Our own Declaration of Independence affirms the right to life as being self-evident, inalienable, and basic to all other human rights. Also, the fifth amendment of the Constitution protects life, liberty, and private property by due process of law. But the Supreme Court has decided that the unborn are not persons and are not alive; therefore they are not protected by the fifth or any other amendment.
In the scriptures, there are several verses that cite the fact that life begins at conception and continues throughout a woman's pregnancy. The scriptures also elevate the 'sanctity of human life', from conception, over and above all other creatures. It is because we are made in the image of God, that the unjust taking of a human life is considered murder.

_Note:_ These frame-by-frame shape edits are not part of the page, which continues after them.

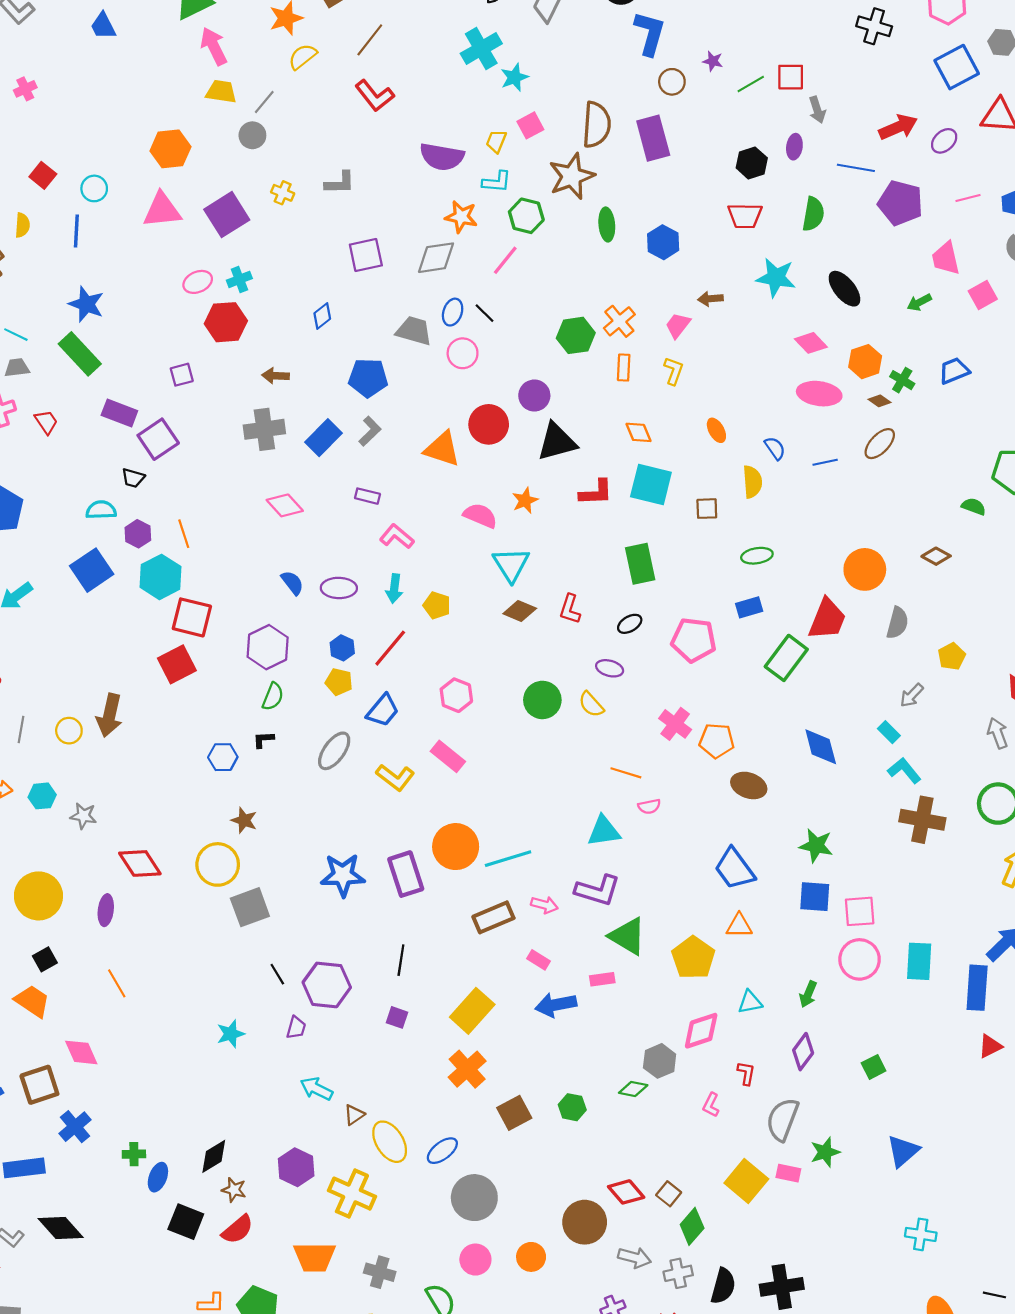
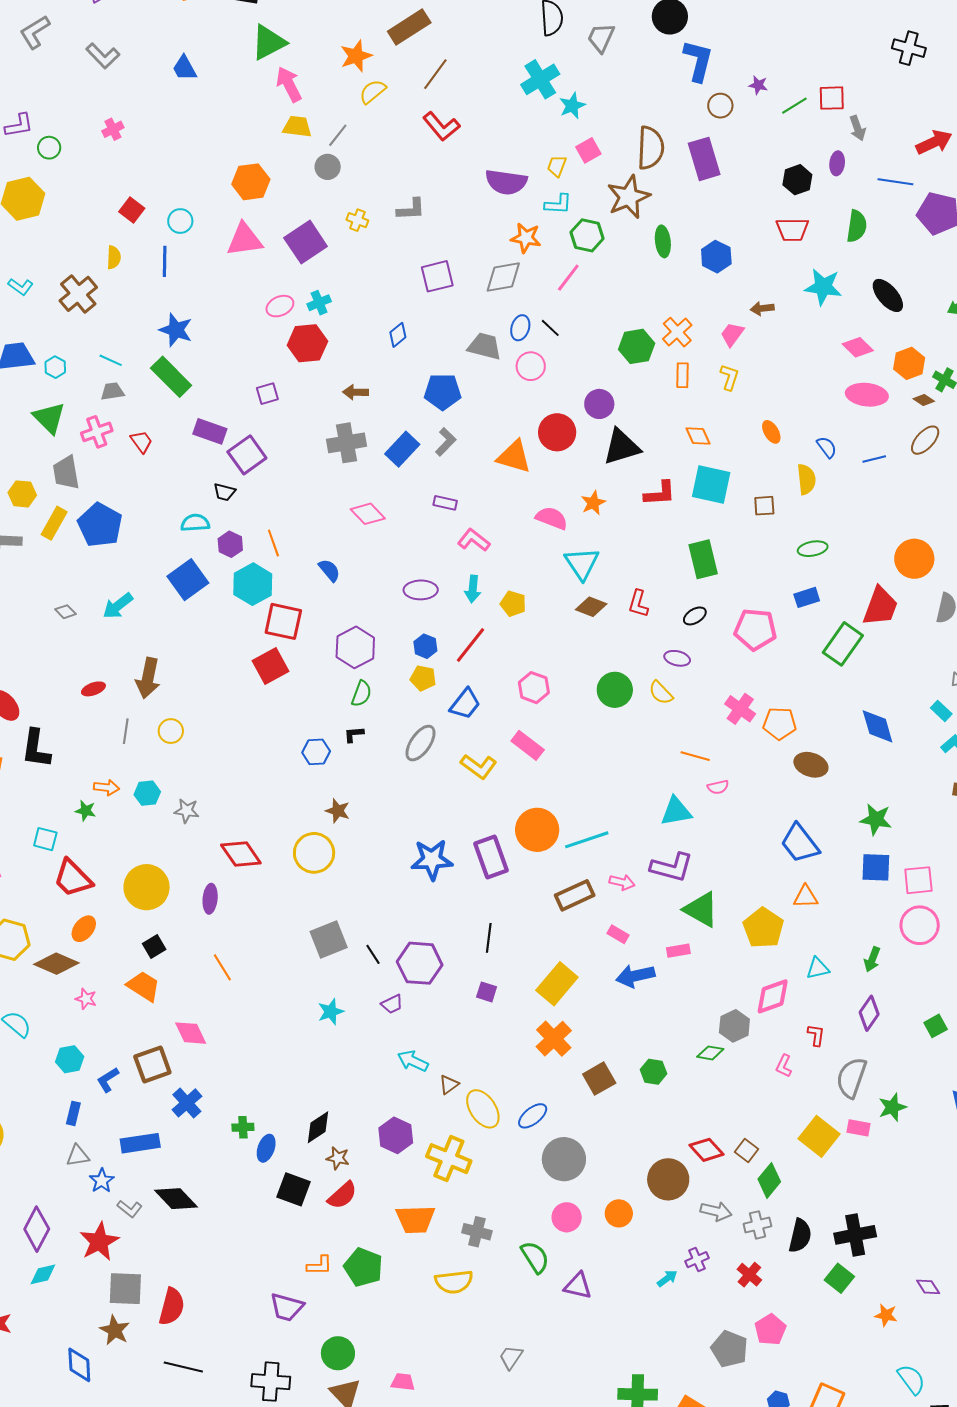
blue semicircle: (292, 583) -> (329, 570), moved
brown arrow: (109, 715) -> (148, 678), moved
gray square: (250, 907) -> (329, 940), moved
purple trapezoid: (296, 1028) -> (392, 1004), turned 50

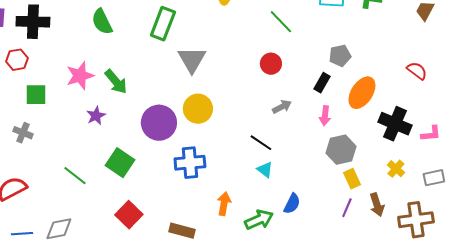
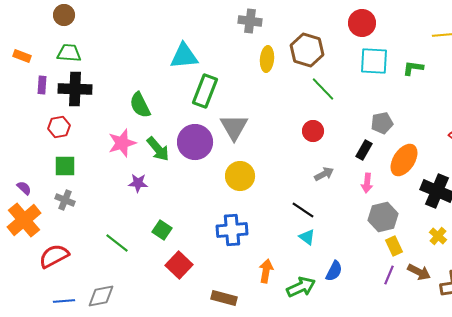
green semicircle: (102, 22) -> (140, 105), moved
green square: (36, 95) -> (65, 166), moved
purple star: (96, 116) -> (138, 183), turned 30
purple circle: (159, 123) -> (195, 142), moved
green square: (120, 163) -> (162, 230), size x0.7
brown arrow: (377, 205) -> (419, 272), turned -45
red square: (129, 215) -> (179, 265), moved

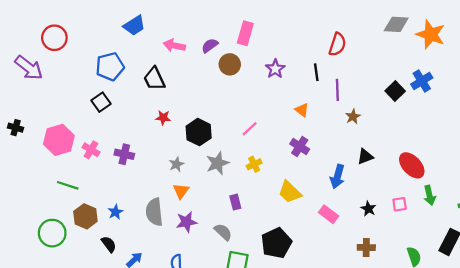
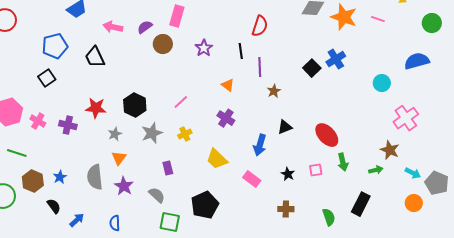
red star: (163, 118) -> (96, 108), moved, size x1.5
purple star: (186, 222) -> (124, 186), turned -30

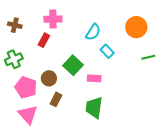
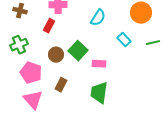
cyan rectangle: (107, 51) -> (124, 40), moved
brown circle: (49, 78) -> (56, 55), moved

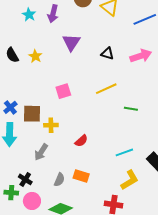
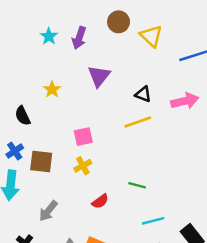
black semicircle: (12, 55) -> (23, 116), moved
yellow line: (106, 89) -> (138, 122), moved
green line: (131, 109) -> (137, 185), moved
yellow cross: (51, 125) -> (83, 166), moved, turned -32

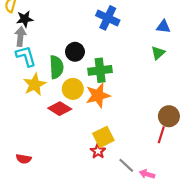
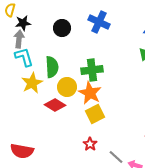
black circle: (75, 52) -> (62, 28), moved
orange star: (98, 95) -> (90, 93), turned -30
yellow square: (103, 137) -> (95, 114), moved
red semicircle: (24, 159) -> (22, 151), size x1.6

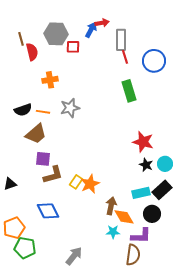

The abortion statistics are staggering in the United States; 1.37 million or approximately 3,700 per day; globally the number of unborn children aborted is 46 million. Only 1% of all abortions occur because of rape or incest, 6% of abortions occur because of potential health problems regarding either the mother or child, and 93% of all abortions occur for social reasons. (i.e. the child is unwanted or inconvenient.)
It is easy to destroy life when it is deemed inhuman. It is difficult to acknowledge our own responsibility for genocide. We likewise struggle to rationalize our abortion brutality. It is sad to see a great nation such as ours, having fought and died for the freedom and rights of others, to become perpetrators of the largest genocide in the history of mankind. To be a child in the womb of a mother has become a dangerous place in our country. We now live in a world where seals and whales have more rights than unborn children.